PASSAGE FOR REVIEW -
┏━━
Differences from Original Study

The study will be exactly the same, with the exception of a separate random sample of participants recruited on Prolific and a separate consent form.

Methods Addendum (Post Data Collection)

Actual Sample

We ended up recruiting a sample of 100 participants. After applying data exclusions from rules spelled out in the analysis plan, we ended up with a sample size of 88 participants.

Differences from pre-data collection methods plan

none.

Results

Data preparation

The original data preparation code is written in python here., and we will be reusing this code instead of writing it in the quarto document.

First, we call pull_data_from_server and parse_raw_datafiles fron pull_results.py:

import os
import urllib.request
import csv, json
import fire
import numpy as np
import pandas as pd
from vgc_project.gridutils import untransformations, untransformState, transformations

def pull_data_from_server(EXP_NAME, RAWRESULTS_DIR, CREDENTIALS_FILE):
    """Download data from the server"""

    CREDENTIALS = json.load(open(CREDENTIALS_FILE, 'r'))
    EXPURL = CREDENTIALS["EXPURL"]
    USERNAME = CREDENTIALS["USERNAME"]
    PASSWORD = CREDENTIALS["PASSWORD"]
    
    sourcedest = [
        (f"data/{EXP_NAME}/trialdata", RAWRESULTS_DIR+"rawtrialdata.csv"),
        (f"data/{EXP_NAME}/questiondata", RAWRESULTS_DIR+"rawquestiondata.csv"),
        (f"data/{EXP_NAME}/bonusdata", RAWRESULTS_DIR+"rawbonusdata.csv")
    ]
    # stuff needed to open with authentication
    print(f"pulling data for experiment '{EXP_NAME}'")
    password_mgr = urllib.request.HTTPPasswordMgrWithDefaultRealm()
    password_mgr.add_password(None, EXPURL, USERNAME, PASSWORD)
    handler = urllib.request.HTTPBasicAuthHandler(password_mgr)

    for SOURCE, DEST in sourcedest:
        opener = urllib.request.build_opener(handler)
        opener.open(EXPURL+SOURCE)
        urllib.request.install_opener(opener)
        urllib.request.urlretrieve(EXPURL+SOURCE, DEST)

#%%
def parse_raw_datafiles(
    BASEGRIDS_FILENAME, RAWRESULTS_DIR,
    EXP_CONFIG_FILE, EXP_RESULTS_DIR):
#%%
    """Parse downloaded datafiles"""
    print("Parsing downloaded datafiles...")

    basegrids = json.load(open(BASEGRIDS_FILENAME, 'r'))
    trialdata = [line for line in csv.reader(open(RAWRESULTS_DIR+"rawtrialdata.csv", 'r'))]
    questiondata = [line for line in csv.reader(open(RAWRESULTS_DIR+"rawquestiondata.csv", 'r'))]
    bonusdata = [line for line in csv.reader(open(RAWRESULTS_DIR+"rawbonusdata.csv", 'r'))]

    # jsPsych does not save questions
    expConfig = json.load(open(EXP_CONFIG_FILE, 'r'))
┗━━
SUPPLIED DATA -
┏━━
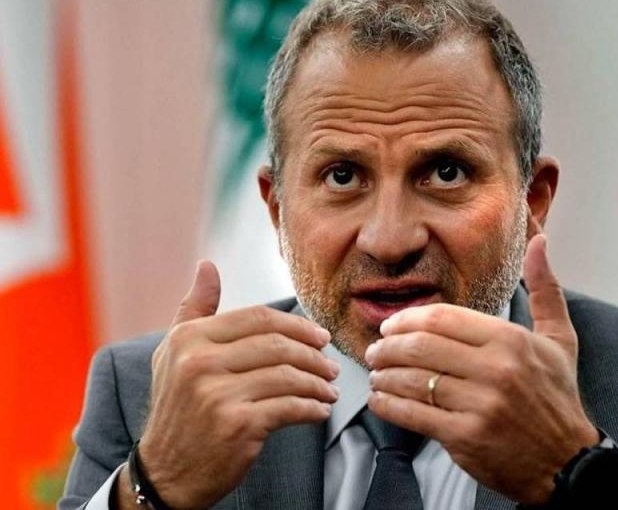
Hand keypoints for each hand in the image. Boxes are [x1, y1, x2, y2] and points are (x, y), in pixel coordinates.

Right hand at [133, 261, 339, 508]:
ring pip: (288, 376)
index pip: (258, 318)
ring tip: (329, 389)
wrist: (165, 473)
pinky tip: (320, 410)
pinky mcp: (237, 425)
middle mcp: (199, 363)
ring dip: (318, 383)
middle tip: (330, 364)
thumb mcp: (174, 353)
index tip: (319, 337)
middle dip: (314, 354)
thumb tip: (206, 266)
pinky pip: (290, 407)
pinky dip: (313, 408)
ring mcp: (217, 395)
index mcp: (189, 339)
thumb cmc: (178, 407)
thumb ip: (195, 308)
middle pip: (278, 345)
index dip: (297, 325)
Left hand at [364, 234, 598, 504]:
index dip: (407, 320)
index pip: (442, 318)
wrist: (567, 462)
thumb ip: (545, 287)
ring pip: (411, 379)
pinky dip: (388, 404)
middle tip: (375, 350)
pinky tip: (381, 399)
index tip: (392, 326)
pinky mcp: (465, 438)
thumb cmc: (557, 397)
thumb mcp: (560, 337)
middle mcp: (495, 370)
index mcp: (511, 340)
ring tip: (376, 373)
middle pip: (420, 347)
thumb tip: (540, 241)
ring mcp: (479, 405)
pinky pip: (412, 414)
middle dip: (387, 347)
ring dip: (383, 374)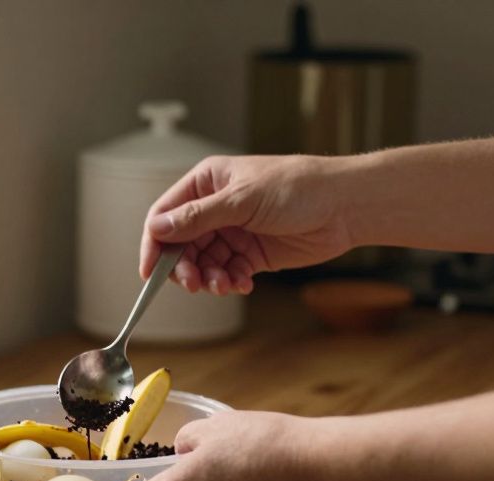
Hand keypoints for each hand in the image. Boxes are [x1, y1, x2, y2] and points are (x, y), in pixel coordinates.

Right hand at [139, 155, 355, 295]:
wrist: (344, 206)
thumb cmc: (298, 187)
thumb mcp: (241, 200)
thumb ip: (197, 217)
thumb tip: (158, 228)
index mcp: (206, 183)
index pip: (165, 215)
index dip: (155, 244)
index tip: (149, 272)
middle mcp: (215, 208)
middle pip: (181, 245)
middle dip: (186, 267)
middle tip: (196, 283)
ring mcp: (232, 231)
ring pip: (204, 263)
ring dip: (210, 278)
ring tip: (226, 285)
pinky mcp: (251, 254)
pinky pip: (227, 273)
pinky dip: (230, 282)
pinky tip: (242, 284)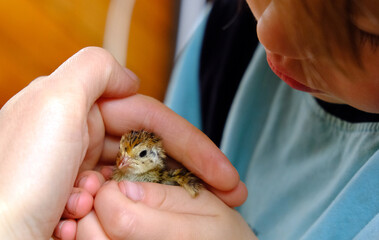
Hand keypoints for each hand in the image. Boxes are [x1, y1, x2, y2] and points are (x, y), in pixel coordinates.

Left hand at [0, 47, 245, 238]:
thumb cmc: (17, 177)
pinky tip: (117, 223)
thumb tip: (132, 80)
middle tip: (223, 196)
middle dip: (189, 173)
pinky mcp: (80, 201)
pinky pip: (120, 204)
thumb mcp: (54, 100)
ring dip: (152, 200)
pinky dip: (127, 216)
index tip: (225, 175)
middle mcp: (81, 137)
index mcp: (77, 109)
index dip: (194, 145)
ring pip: (140, 180)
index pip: (152, 120)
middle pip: (153, 150)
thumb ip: (97, 69)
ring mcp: (82, 171)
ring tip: (162, 215)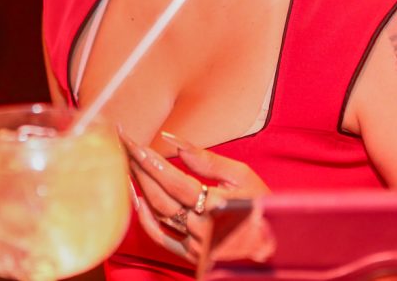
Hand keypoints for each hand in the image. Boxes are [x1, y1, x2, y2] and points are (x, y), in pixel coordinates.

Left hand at [120, 130, 271, 264]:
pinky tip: (135, 196)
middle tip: (123, 146)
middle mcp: (202, 229)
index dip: (151, 162)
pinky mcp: (190, 255)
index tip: (133, 143)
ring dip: (139, 187)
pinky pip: (159, 236)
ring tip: (127, 163)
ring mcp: (194, 245)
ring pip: (157, 214)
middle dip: (139, 169)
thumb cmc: (261, 207)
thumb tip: (174, 142)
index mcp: (217, 207)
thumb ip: (208, 160)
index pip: (175, 181)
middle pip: (160, 197)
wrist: (273, 246)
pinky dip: (144, 217)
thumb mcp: (242, 176)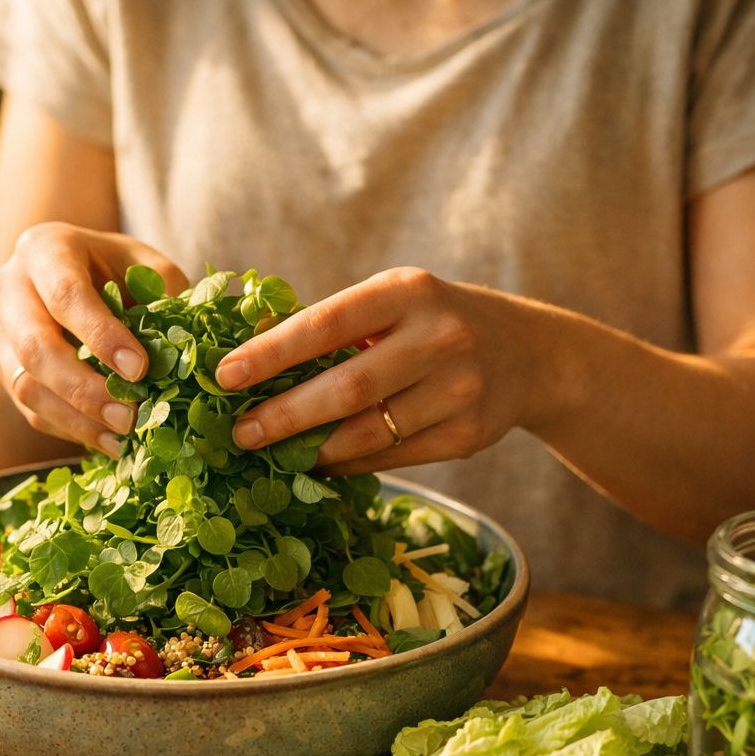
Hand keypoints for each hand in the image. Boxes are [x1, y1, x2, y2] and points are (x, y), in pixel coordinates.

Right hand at [0, 223, 187, 455]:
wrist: (80, 272)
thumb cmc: (120, 268)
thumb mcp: (148, 266)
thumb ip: (161, 297)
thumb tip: (171, 352)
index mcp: (43, 248)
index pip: (65, 295)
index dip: (100, 335)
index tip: (139, 369)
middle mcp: (9, 288)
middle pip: (35, 347)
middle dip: (84, 388)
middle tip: (130, 415)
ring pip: (26, 385)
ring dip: (77, 417)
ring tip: (124, 435)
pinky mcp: (5, 370)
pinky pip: (31, 408)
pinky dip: (71, 429)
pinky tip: (109, 441)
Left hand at [215, 268, 554, 473]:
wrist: (530, 354)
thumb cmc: (433, 322)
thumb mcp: (394, 301)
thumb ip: (334, 326)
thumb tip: (247, 358)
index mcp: (407, 292)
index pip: (327, 322)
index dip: (272, 352)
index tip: (224, 375)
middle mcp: (439, 338)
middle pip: (347, 388)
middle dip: (284, 415)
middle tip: (239, 433)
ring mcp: (458, 390)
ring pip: (367, 433)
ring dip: (311, 449)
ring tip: (271, 453)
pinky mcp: (467, 436)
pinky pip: (390, 458)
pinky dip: (346, 464)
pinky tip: (317, 464)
┗━━
ASSIGNED TASK -
Please list every parameter of the function parse_raw_datafiles in the study write-up. The records above are separate from the study write-up.

WRITTEN SOLUTION -
BASEGRIDS_FILENAME, RAWRESULTS_DIR, EXP_CONFIG_FILE, EXP_RESULTS_DIR